Wednesday, 17 August 2016

American Splendor: Another Day


Harvey Pekar, Dean Haspiel & others
American Splendor: Another Day (2006)
Ten years later and I only just discover that Vertigo published Harvey Pekar, which is about the one thing to inspire regret at my having lost touch with what was going on in the comics biz back then, and additionally means I can forgive Vertigo for driving me away with Grant Morrison's Unreadables and Garth Ennis' award-winningly awful Preacher, a comic predicated on the daringly innovative high concept of rural working-class Texans being uneducated with a tendency to marry their own sisters. Nice work, Garth - very brave.

Backtracking further, by 1989 I had finished a three-year fine art degree course and was living alone and on the dole in a damp single room bedsit in Chatham, Kent, sharing a house with ageing alcoholics and persons who were more or less just living there whilst waiting to die. The degree course had left me no more employable than I'd been when I started it, and had taught me only that I had nothing in common with anyone describing themselves as an artist. In June I went for an interview with Royal Mail, and was taken on as a postman, a job in which I remained for the next two decades; but meanwhile back in 1989, Bill Lewis - who lived in the same road - sold me a stack of American underground comics, including a couple of issues of Harvey Pekar's self-published American Splendor, notably issue three which included a story called Awaking to the Terror of a New Day wherein our man forces himself to keep on moving forward through a seemingly futile existence more or less identical to my own without slashing his wrists. That was when I realised that Harvey had something unique, or at least something which is generally in short supply. Harvey understood.

Autobiographical comics briefly became a big thing around the early nineties, although not many of those I saw were that good - the worst possibly being Joe Matt describing his heavy pornography habit in one comic in wilfully lurid detail, then spending the next issue describing his girlfriend's reaction to reading the comic describing his heavy pornography habit with masochistic relish. On the other hand, American Splendor coming from a sixties blue collar sensibility was always heads above other representatives of the genre - a unique hybrid which somehow really needed to be a comic rather than just prose, and yet which never bothered with any of the comic as arts cinema pretensions associated with the comic book's supposedly having grown up - even though that's exactly what this is, and far more so than whatever the latest reinvention of fucking Batman may be. Harvey told it like it was, making wonderful use of the timing and emphasis afforded by sequential panels, then stopping when he'd said what he wanted to say - no real punchline, often not even a moral, sometimes leaving us wondering what had happened to the rest of the story and all because that's how life works, I suppose. It may seem mundane, and it may fixate on details like what thoughts run through your head when asking a neighbour to come and fix your toilet because your eyes don't work so good and you've lost your glasses and all he needs to do is fix the chain back onto the stopper, but never mind comics, this stuff is poetry.

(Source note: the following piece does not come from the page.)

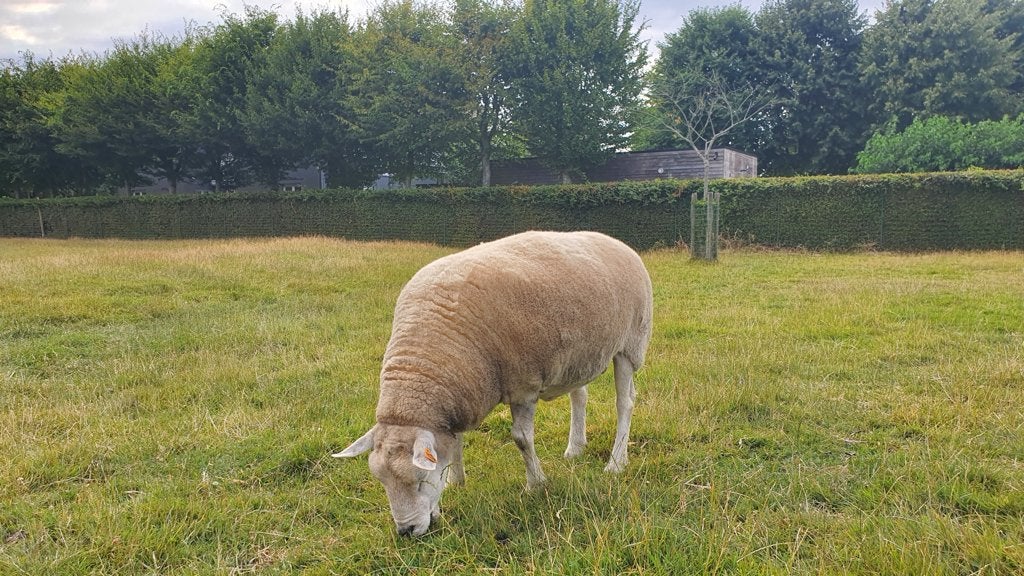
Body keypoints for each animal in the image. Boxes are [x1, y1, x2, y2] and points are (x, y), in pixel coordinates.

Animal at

To further infect the review with autobiographical detail, I'd had a shitty day, suffering in the heat of Texas in August, worried about a stray cat which has stopped eating and generally succumbing to good old existential nausea. I'd been reading one of the worst things I'd read in a long time - and the quality of my reading always affects my general mood - and had become fixated on all those people who just can't find it within themselves to add anything good to the world, instead just leaving a path strewn with worm-casts of recycled culture. Who are these people, these product-sponge cunts - as Louis CK calls them? Why are they alive? Why must I be aware of [name of person who doesn't matter excised for the sake of diplomacy]'s existence, and of the blog he has written explaining what he was trying to say in his five-thousand words of generic fanfic delineating a further adventure of [description excised because I'm not having that fucking argument again].

So I picked this and sure enough I feel restored, because Harvey always seemed to understand. There's something profound in his comics, and I've now been reading them for nearly three decades, but I still find it hard to pinpoint what it is, except that I know it's something between the lines, or the panels, I suppose. It may even be as much what it isn't as what it is, if that doesn't sound too preposterous a proposition. There's something calming about Harvey's voice, it being something far removed from all the bullshit and the shouting, or which is at least able to understand and make sense of the bullshit and the shouting - just read Delicacy in this collection, two wordless pages illustrated by Hilary Barta, the comic equivalent of a silent film, I suppose, and packing such a punch that I laughed out loud. That's real art, and if you don't see that, then I feel sorry for you and for the fact that we have nothing to say to each other.

As with David Bowie - of all people - I somehow still can't quite believe that Harvey is gone, because a world which doesn't have Harvey Pekar in it seems weird and unfamiliar, but thankfully we still have his voice.